I love the way she structures her characters - so many of them are caricatures - the ambitious and silly mother, the obsequious Reverend, the snobby gentry, the "good" sister and the "bad" one - but, nevertheless, the main characters, Darcy and Elizabeth, really do grow and change through the novel.
As I read it, I really regretted the English Lit degree that I never got - how I would love to sit around a seminar table and talk about this book for hours, and then write a 400 page dissertation on, oh, something like Romantic Love and Early Feminism. I suppose someone's probably already written that...
Here are a few of my favorite lines:
The more I see of the world, the more am I dissatisfied with it; and every day confirms my belief of the inconsistency of all human characters, and of the little dependence that can be placed on the appearance of either merit or sense.
Her own thoughts were employing her. She expected every moment that some of the gentlemen would enter the room. She wished, she feared, that the master of the house might be amongst them; and whether she wished or feared it most, she could scarcely determine.
and, the classic:
You must allow me to tell you how ardently I admire and love you.
I actually read the entire book on my new ipod touch (on a P&P app, no less). The experience of reading my first book on a mobile devise was an interesting one - with a couple of pluses (it's 4"x2" and only weights 4 ounces, I always had it on me, I could read in the dark without bothering husband too much) and a couple of negatives (it hurt my eyes sometimes, I couldn't write in the margins, had to watch the battery). I'm not going to run out and buy a Kindle, but it was handy to have a book always on me.

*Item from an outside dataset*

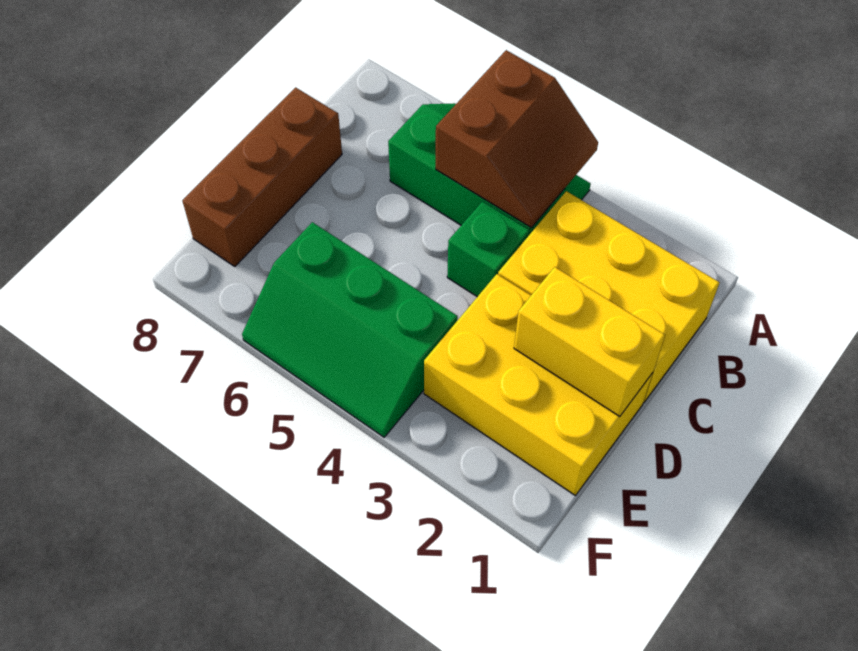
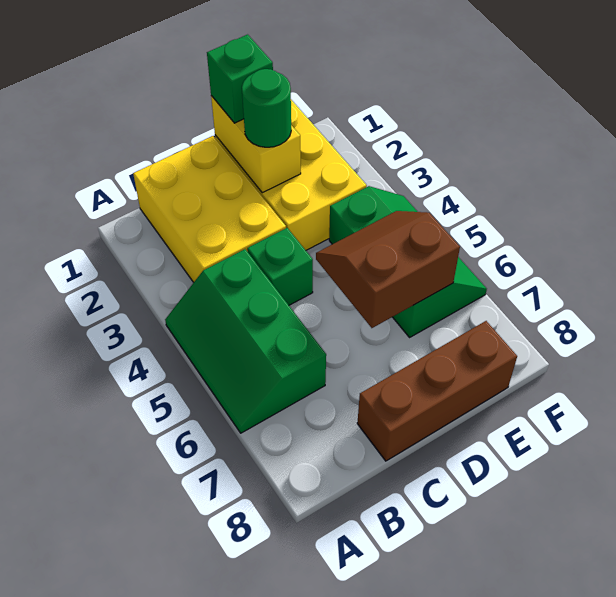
brown slope A4:B5 level 2 top 5 -> brown slope D5:E6 level 2 top 6
none -> green brick D1 level 3
none -> green round brick D2 level 3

One thing that I never thought would bother me was that I really wanted to know where in the book I was - I had to keep checking the table on contents to see how many chapters remained. I think seeing how many pages I have left helps me gauge my pacing. There's something exciting about flipping pages ever faster when the plot gets exciting, but all I could do was scroll along a little more quickly. I think some contemporary artists (Krauss, Safron Foer) utilize the paper page in their stories, and I wonder what it would be like to read their work on a screen. Something, surely, will be lost. So, I'll remain fairly loyal to the physical book in my hand, but, as Ann Kirschner writes in her article, Reading Dickens Four Ways, I love reading more than I love books.